Medical school in Izhevsk, Russia

The Izhevsk State Medical Academy (ISMA; Ижевская государственная медицинская академия, ИГМА) is a public higher medical school in Izhevsk, Russia. The academy is an institution of Russia in medicine and training specialists in preventive and clinical medicine.

== History ==
After the October Revolution and the Russian Civil War, because of outbreaks of anthrax and cholera in the Ural and Volga Regions, there was the urgent need in medical staff. In 1933, due the Resolution of the Soviets the Izhevsk State Medical Institute was established. The medical scientist Vasily Parin was one of its founders.
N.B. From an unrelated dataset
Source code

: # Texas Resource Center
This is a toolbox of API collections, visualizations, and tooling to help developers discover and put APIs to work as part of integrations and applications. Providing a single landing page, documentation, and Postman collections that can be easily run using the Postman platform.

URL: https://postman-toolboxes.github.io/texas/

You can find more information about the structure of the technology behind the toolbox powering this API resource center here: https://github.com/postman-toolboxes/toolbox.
In August 1933, 171 students were enrolled in the first year of the General Medicine Department of the institute. In 1938, the first graduation of doctors took place, and most of them were sent to work in medical organisations of Udmurtia. In the years of the Great Patriotic War, the most of graduate doctors were sent to the frontline and rear hospitals. After the war, the Paediatrics Department (1975) and the Dentistry Department (1980) were opened at the institute.

== Education ==
In the academy the education process is organized at four departments:
- General Medicine Department,
- Paediatrics Department,
- Dentistry Department,
- Department of Post-graduate and Professional Training.
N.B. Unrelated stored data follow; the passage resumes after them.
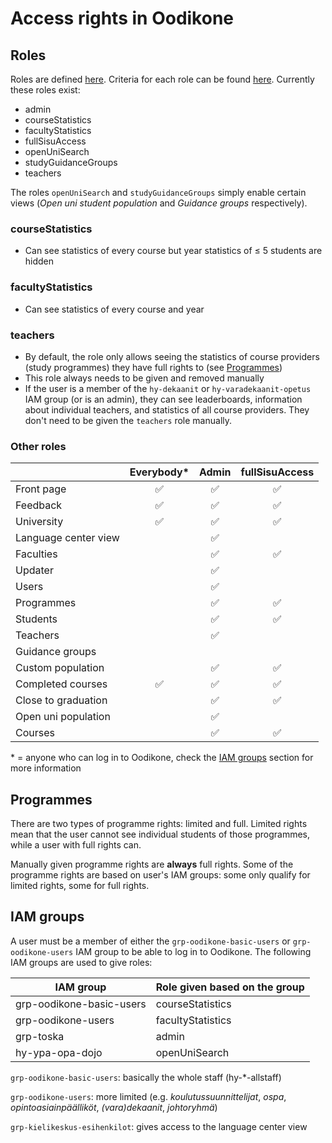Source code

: # Access rights in Oodikone

## Roles

Roles are defined [here](../services/backend/src/config/roles.ts). Criteria for each role can be found [here](../services/backend/src/services/userService.ts). Currently these roles exist:

- admin
- courseStatistics
- facultyStatistics
- fullSisuAccess
- openUniSearch
- studyGuidanceGroups
- teachers

The roles `openUniSearch` and `studyGuidanceGroups` simply enable certain views (_Open uni student population_ and _Guidance groups_ respectively).

### courseStatistics

- Can see statistics of every course but year statistics of ≤ 5 students are hidden

### facultyStatistics

- Can see statistics of every course and year

### teachers

- By default, the role only allows seeing the statistics of course providers (study programmes) they have full rights to (see [Programmes](#programmes))
- This role always needs to be given and removed manually
- If the user is a member of the `hy-dekaanit` or `hy-varadekaanit-opetus` IAM group (or is an admin), they can see leaderboards, information about individual teachers, and statistics of all course providers. They don't need to be given the `teachers` role manually.

### Other roles

|                      | Everybody\* | Admin | fullSisuAccess |
| -------------------- | :---------: | :---: | :------------: |
| Front page           |     ✅      |  ✅   |       ✅       |
| Feedback             |     ✅      |  ✅   |       ✅       |
| University           |     ✅      |  ✅   |       ✅       |
| Language center view |             |  ✅   |                |
| Faculties            |             |  ✅   |       ✅       |
| Updater              |             |  ✅   |                |
| Users                |             |  ✅   |                |
| Programmes           |             |  ✅   |       ✅       |
| Students             |             |  ✅   |       ✅       |
| Teachers             |             |  ✅   |                |
| Guidance groups      |             |       |                |
| Custom population    |             |  ✅   |       ✅       |
| Completed courses    |     ✅      |  ✅   |       ✅       |
| Close to graduation  |             |  ✅   |       ✅       |
| Open uni population  |             |  ✅   |                |
| Courses              |             |  ✅   |       ✅       |

\* = anyone who can log in to Oodikone, check the [IAM groups](#iam-groups) section for more information

## Programmes

There are two types of programme rights: limited and full. Limited rights mean that the user cannot see individual students of those programmes, while a user with full rights can.

Manually given programme rights are **always** full rights. Some of the programme rights are based on user's IAM groups: some only qualify for limited rights, some for full rights.

## IAM groups

A user must be a member of either the `grp-oodikone-basic-users` or `grp-oodikone-users` IAM group to be able to log in to Oodikone. The following IAM groups are used to give roles:

| IAM group                | Role given based on the group |
| ------------------------ | ----------------------------- |
| grp-oodikone-basic-users | courseStatistics              |
| grp-oodikone-users       | facultyStatistics             |
| grp-toska                | admin                         |
| hy-ypa-opa-dojo          | openUniSearch                 |

`grp-oodikone-basic-users`: basically the whole staff (hy-\*-allstaff)

`grp-oodikone-users`: more limited (e.g. _koulutussuunnittelijat_, _ospa_, _opintoasiainpäälliköt_, _(vara)dekaanit_, _johtoryhmä_)

`grp-kielikeskus-esihenkilot`: gives access to the language center view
Students are trained in the specialties of medical care, pediatrics and dentistry. Post-graduate and professional training is carried out in internship, residency and Ph.D. degree studies.

Since 2008, the academy has been publishing a journal in the Russian and English languages titled "Health, Demography, Ecology of Finno-Ugric Peoples" (Здоровье, демография, экология финно-угорских народов — ).